От ниггера! Это было недопустимо.
В общем, тут было чем заняться. Имея до суда в своем
распоряжении несколько месяцев, они могли бы поднять целое восстание. Днем
маршировали бы вокруг здания суда в своих белых одеяниях с островерхими
капюшонами. Устраивали бы митинги, привлекая к себе внимание толпы и
журналистов. Пресса была бы в восторге от этого: при всей своей ненависти к
Клану она очень любила скандалы и социальные потрясения. А по ночам они бы жгли
кресты в знак предостережения и угрозы, они бы запугивали этих людишек по
телефону. Составить список ничего не подозревающих жертв особого труда не
представило бы. Применение насилия стало бы неизбежным. Уж они-то знали, как
его спровоцировать. Кому, как не им, было хорошо известно, что творилось с
черномазыми, когда они видели с достоинством вышагивающих людей в белых балахонах.

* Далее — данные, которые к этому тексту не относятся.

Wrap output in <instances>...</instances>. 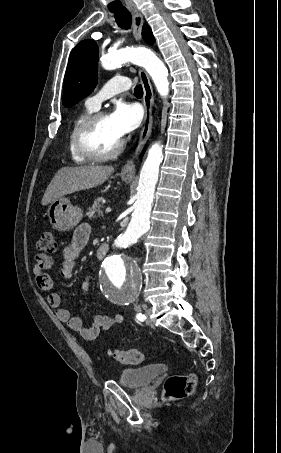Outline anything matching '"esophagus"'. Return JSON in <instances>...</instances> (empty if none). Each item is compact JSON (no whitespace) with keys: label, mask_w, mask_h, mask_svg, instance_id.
I'll return each instance as SVG.
<instances>
[{"label":"esophagus","mask_w":281,"mask_h":453,"mask_svg":"<svg viewBox=\"0 0 281 453\" xmlns=\"http://www.w3.org/2000/svg\"><path fill=\"white\" fill-rule=\"evenodd\" d=\"M132 18H133V35L135 40H140L141 38V31L143 26V16L142 13L138 9L130 10ZM139 77L142 83V87L144 90L143 96V105H144V119L142 123V128L139 136V141L137 144V148L131 160L122 167L121 173L124 175H133L135 174V159L138 157L141 150L144 148L145 143L147 142L151 129H152V109H153V88L150 83L149 77L145 70H139Z\"/></svg>","instance_id":"1"}]
</instances>
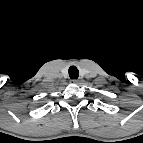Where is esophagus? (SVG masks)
I'll use <instances>...</instances> for the list:
<instances>
[{
    "instance_id": "esophagus-1",
    "label": "esophagus",
    "mask_w": 143,
    "mask_h": 143,
    "mask_svg": "<svg viewBox=\"0 0 143 143\" xmlns=\"http://www.w3.org/2000/svg\"><path fill=\"white\" fill-rule=\"evenodd\" d=\"M83 81L82 78H78V79H73L72 82L75 84H80Z\"/></svg>"
}]
</instances>
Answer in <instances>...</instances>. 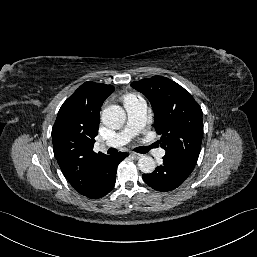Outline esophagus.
Masks as SVG:
<instances>
[{
    "mask_svg": "<svg viewBox=\"0 0 257 257\" xmlns=\"http://www.w3.org/2000/svg\"><path fill=\"white\" fill-rule=\"evenodd\" d=\"M130 154H131L135 159H139V158L142 156V154L135 153V152H131Z\"/></svg>",
    "mask_w": 257,
    "mask_h": 257,
    "instance_id": "obj_1",
    "label": "esophagus"
}]
</instances>
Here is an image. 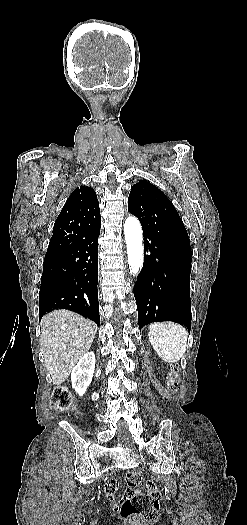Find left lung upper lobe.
<instances>
[{
	"label": "left lung upper lobe",
	"mask_w": 247,
	"mask_h": 525,
	"mask_svg": "<svg viewBox=\"0 0 247 525\" xmlns=\"http://www.w3.org/2000/svg\"><path fill=\"white\" fill-rule=\"evenodd\" d=\"M128 211L139 219L142 229L164 236L192 255L189 236L178 212L156 186L146 180L134 184L128 198Z\"/></svg>",
	"instance_id": "5c2ea615"
}]
</instances>
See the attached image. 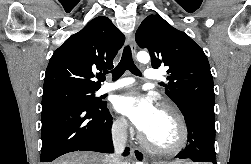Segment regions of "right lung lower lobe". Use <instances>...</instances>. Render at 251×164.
<instances>
[{"label": "right lung lower lobe", "instance_id": "1", "mask_svg": "<svg viewBox=\"0 0 251 164\" xmlns=\"http://www.w3.org/2000/svg\"><path fill=\"white\" fill-rule=\"evenodd\" d=\"M107 103L87 106L54 103L42 108L41 162H52L73 151L112 153V117ZM129 154L125 149L124 156Z\"/></svg>", "mask_w": 251, "mask_h": 164}]
</instances>
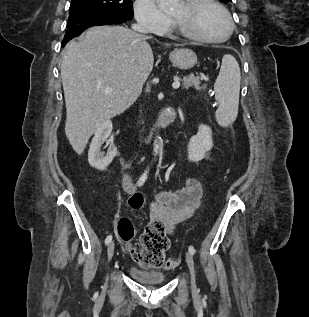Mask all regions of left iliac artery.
Returning a JSON list of instances; mask_svg holds the SVG:
<instances>
[{"mask_svg": "<svg viewBox=\"0 0 309 317\" xmlns=\"http://www.w3.org/2000/svg\"><path fill=\"white\" fill-rule=\"evenodd\" d=\"M188 250H189V252L192 254V255H194L195 254V248L193 247V246H189V248H188Z\"/></svg>", "mask_w": 309, "mask_h": 317, "instance_id": "1", "label": "left iliac artery"}]
</instances>
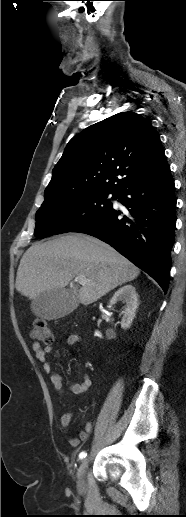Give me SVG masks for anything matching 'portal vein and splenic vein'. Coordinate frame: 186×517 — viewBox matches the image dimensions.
<instances>
[{
    "label": "portal vein and splenic vein",
    "instance_id": "obj_1",
    "mask_svg": "<svg viewBox=\"0 0 186 517\" xmlns=\"http://www.w3.org/2000/svg\"><path fill=\"white\" fill-rule=\"evenodd\" d=\"M75 281H77L79 284L84 285L87 284L89 281L84 277H76Z\"/></svg>",
    "mask_w": 186,
    "mask_h": 517
}]
</instances>
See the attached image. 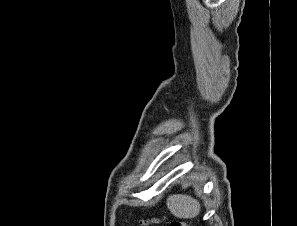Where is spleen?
Returning <instances> with one entry per match:
<instances>
[{
	"label": "spleen",
	"instance_id": "1",
	"mask_svg": "<svg viewBox=\"0 0 297 226\" xmlns=\"http://www.w3.org/2000/svg\"><path fill=\"white\" fill-rule=\"evenodd\" d=\"M166 204L170 212L178 218L190 219L200 213V203L189 195H170Z\"/></svg>",
	"mask_w": 297,
	"mask_h": 226
}]
</instances>
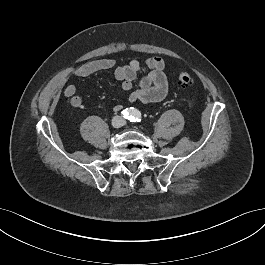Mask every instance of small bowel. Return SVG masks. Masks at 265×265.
<instances>
[{
  "mask_svg": "<svg viewBox=\"0 0 265 265\" xmlns=\"http://www.w3.org/2000/svg\"><path fill=\"white\" fill-rule=\"evenodd\" d=\"M165 67L164 60L159 57L148 58L144 63L132 60L125 65L117 67H115V62L112 59L105 58L77 66L72 70V74L76 77H87L97 72L114 68V76L121 82L120 91L130 92L128 96L130 102L153 103L163 100L168 93ZM142 71L147 72V74L136 83L137 77ZM63 94L69 98L72 107H82L83 99L77 94L76 87L73 84L65 85ZM121 109V104L114 106L115 111Z\"/></svg>",
  "mask_w": 265,
  "mask_h": 265,
  "instance_id": "obj_1",
  "label": "small bowel"
}]
</instances>
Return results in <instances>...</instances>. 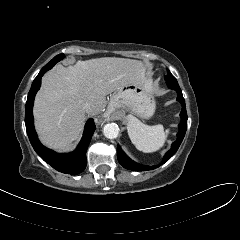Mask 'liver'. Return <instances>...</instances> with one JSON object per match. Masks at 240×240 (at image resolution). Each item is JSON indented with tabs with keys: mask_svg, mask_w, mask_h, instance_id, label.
<instances>
[{
	"mask_svg": "<svg viewBox=\"0 0 240 240\" xmlns=\"http://www.w3.org/2000/svg\"><path fill=\"white\" fill-rule=\"evenodd\" d=\"M152 85L141 61L104 57L78 61L74 66H55L42 78L34 102L35 128L41 142L55 150H68L77 139L85 113L95 115L106 95L131 84ZM89 102L91 110L83 105Z\"/></svg>",
	"mask_w": 240,
	"mask_h": 240,
	"instance_id": "liver-1",
	"label": "liver"
}]
</instances>
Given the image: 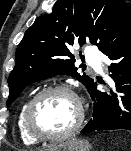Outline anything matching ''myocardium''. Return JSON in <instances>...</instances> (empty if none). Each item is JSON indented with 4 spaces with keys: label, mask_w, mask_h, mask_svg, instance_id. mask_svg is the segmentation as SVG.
<instances>
[{
    "label": "myocardium",
    "mask_w": 131,
    "mask_h": 151,
    "mask_svg": "<svg viewBox=\"0 0 131 151\" xmlns=\"http://www.w3.org/2000/svg\"><path fill=\"white\" fill-rule=\"evenodd\" d=\"M52 93H63L70 97L76 106V118L74 123L64 132L57 135H43L38 133L32 125V114L36 104L45 96ZM84 107L80 97L66 85H52L43 88L37 92L27 103L23 115V124L27 134L34 140L40 142H58L72 136L82 125L84 121Z\"/></svg>",
    "instance_id": "myocardium-1"
}]
</instances>
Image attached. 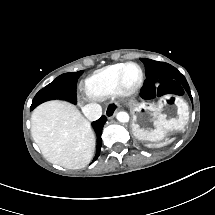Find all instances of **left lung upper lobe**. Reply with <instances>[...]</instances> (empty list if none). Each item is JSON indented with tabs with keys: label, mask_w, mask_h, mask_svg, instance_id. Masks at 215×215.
Segmentation results:
<instances>
[{
	"label": "left lung upper lobe",
	"mask_w": 215,
	"mask_h": 215,
	"mask_svg": "<svg viewBox=\"0 0 215 215\" xmlns=\"http://www.w3.org/2000/svg\"><path fill=\"white\" fill-rule=\"evenodd\" d=\"M141 61L144 63L146 67V78H147L145 81L146 83H150L153 80L160 77H166V78L177 80L182 84L183 88L189 94L192 100L188 83L185 77L176 68H174L173 66L167 63L153 61L150 59L142 58Z\"/></svg>",
	"instance_id": "obj_1"
}]
</instances>
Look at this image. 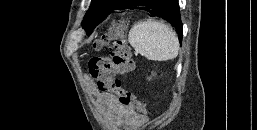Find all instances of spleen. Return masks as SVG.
Masks as SVG:
<instances>
[{
	"label": "spleen",
	"instance_id": "spleen-1",
	"mask_svg": "<svg viewBox=\"0 0 257 130\" xmlns=\"http://www.w3.org/2000/svg\"><path fill=\"white\" fill-rule=\"evenodd\" d=\"M128 40L136 54L148 60L168 61L177 57L179 42L173 30L163 22L140 21L129 31Z\"/></svg>",
	"mask_w": 257,
	"mask_h": 130
}]
</instances>
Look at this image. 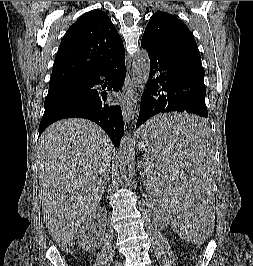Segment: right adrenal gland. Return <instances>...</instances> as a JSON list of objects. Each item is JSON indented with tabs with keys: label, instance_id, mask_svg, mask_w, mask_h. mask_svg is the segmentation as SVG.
I'll return each mask as SVG.
<instances>
[{
	"label": "right adrenal gland",
	"instance_id": "obj_1",
	"mask_svg": "<svg viewBox=\"0 0 253 266\" xmlns=\"http://www.w3.org/2000/svg\"><path fill=\"white\" fill-rule=\"evenodd\" d=\"M109 180H110V178H109V176H108V174H107V176H106V179H105V183H104V191H105V189H106V185H107V183L109 182Z\"/></svg>",
	"mask_w": 253,
	"mask_h": 266
}]
</instances>
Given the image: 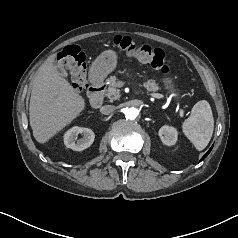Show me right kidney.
Segmentation results:
<instances>
[{
	"label": "right kidney",
	"mask_w": 238,
	"mask_h": 238,
	"mask_svg": "<svg viewBox=\"0 0 238 238\" xmlns=\"http://www.w3.org/2000/svg\"><path fill=\"white\" fill-rule=\"evenodd\" d=\"M79 134L83 135V137L77 139ZM94 138L95 134L91 129L75 126L64 134V144L72 150L82 151L92 145Z\"/></svg>",
	"instance_id": "ca27d5eb"
}]
</instances>
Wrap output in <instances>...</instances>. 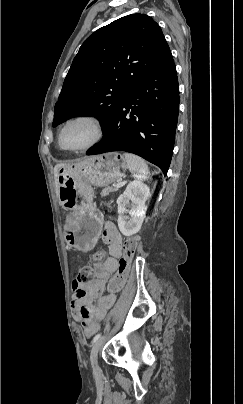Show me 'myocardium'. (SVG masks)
<instances>
[{"label":"myocardium","mask_w":243,"mask_h":404,"mask_svg":"<svg viewBox=\"0 0 243 404\" xmlns=\"http://www.w3.org/2000/svg\"><path fill=\"white\" fill-rule=\"evenodd\" d=\"M80 119L89 120L94 124L95 129H96V136H95L94 140L91 143H89L88 145H86V146H84L82 148H68V147H65L62 144V134H63L65 128L71 122L76 121V120H80ZM104 134H105V129H104L103 122L97 115H95L93 113H89V112H81V113H77V114H74V115L68 117L62 123V125L60 126V128L58 130L57 139H58L59 146L63 150H65L67 152H75V153L80 152L81 153V152H87V151L93 149L94 147H96L102 141V139L104 137Z\"/></svg>","instance_id":"f54148a6"}]
</instances>
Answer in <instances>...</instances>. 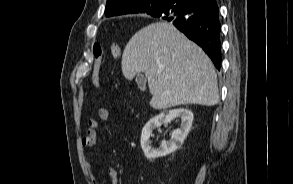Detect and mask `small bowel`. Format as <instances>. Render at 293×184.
Returning a JSON list of instances; mask_svg holds the SVG:
<instances>
[{"label": "small bowel", "instance_id": "small-bowel-1", "mask_svg": "<svg viewBox=\"0 0 293 184\" xmlns=\"http://www.w3.org/2000/svg\"><path fill=\"white\" fill-rule=\"evenodd\" d=\"M99 120L109 121L112 118L111 112L107 109H100L98 112ZM96 118H91L88 122V130L81 140L83 148H89L95 145L97 140V132L100 128V122ZM87 167L92 174L93 184H99L96 176L93 173L91 162H87ZM111 184H118V171L114 167H110L107 171Z\"/></svg>", "mask_w": 293, "mask_h": 184}]
</instances>
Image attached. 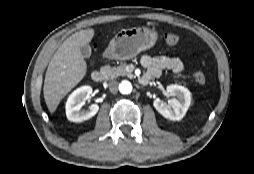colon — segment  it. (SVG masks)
<instances>
[{"instance_id": "colon-1", "label": "colon", "mask_w": 254, "mask_h": 174, "mask_svg": "<svg viewBox=\"0 0 254 174\" xmlns=\"http://www.w3.org/2000/svg\"><path fill=\"white\" fill-rule=\"evenodd\" d=\"M164 39L168 45H176L180 41V35L175 31H167ZM194 78L199 84H205L207 81L206 75L200 70L194 72Z\"/></svg>"}]
</instances>
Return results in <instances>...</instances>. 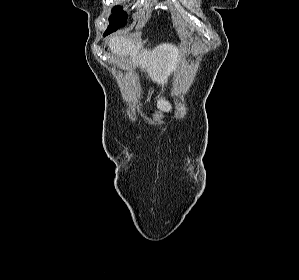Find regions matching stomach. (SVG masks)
Wrapping results in <instances>:
<instances>
[{
  "instance_id": "obj_1",
  "label": "stomach",
  "mask_w": 299,
  "mask_h": 280,
  "mask_svg": "<svg viewBox=\"0 0 299 280\" xmlns=\"http://www.w3.org/2000/svg\"><path fill=\"white\" fill-rule=\"evenodd\" d=\"M161 116H162L161 113H155V114H154V119H155V120H158V119L161 118Z\"/></svg>"
}]
</instances>
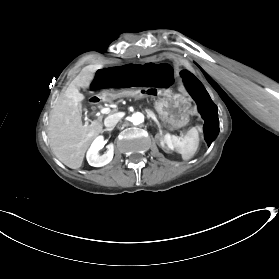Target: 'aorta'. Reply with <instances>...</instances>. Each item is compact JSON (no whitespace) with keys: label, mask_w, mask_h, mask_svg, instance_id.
Returning a JSON list of instances; mask_svg holds the SVG:
<instances>
[{"label":"aorta","mask_w":279,"mask_h":279,"mask_svg":"<svg viewBox=\"0 0 279 279\" xmlns=\"http://www.w3.org/2000/svg\"><path fill=\"white\" fill-rule=\"evenodd\" d=\"M130 121L134 124V125H138L140 123H142L144 121V115L140 112L134 113L131 118Z\"/></svg>","instance_id":"762f6f07"}]
</instances>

Да, в округе Форд Клан мог бы неплохо порезвиться, развлекая
себя игрой в прятки и другими, не столь безобидными, забавами. Времени еще
достаточно для того, чтобы призвать братьев из соседних штатов. Кто из членов
Клана откажется принять участие, кто согласится упустить такой великолепный
случай? К тому же стоит подумать и о новом пополнении. Ведь предстоящее
мероприятие только раздует горящую в сердцах ненависть к черномазым, и тысячи
новых сторонников Клана выйдут на улицы городов. Чего скрывать – сейчас труднее
стало пополнять свои ряды. Имя Хейли прозвучит для настоящего белого боевым
кличем.
– Мистер Кобб, не могли бы вы снабдить нас именами и
адресами самого ниггера, его семьи, адвоката, судьи и присяжных? – осведомился
Сиссон.
Кобб обдумал поставленную перед ним задачу.
– Всех, кроме присяжных. Их еще не подобрали.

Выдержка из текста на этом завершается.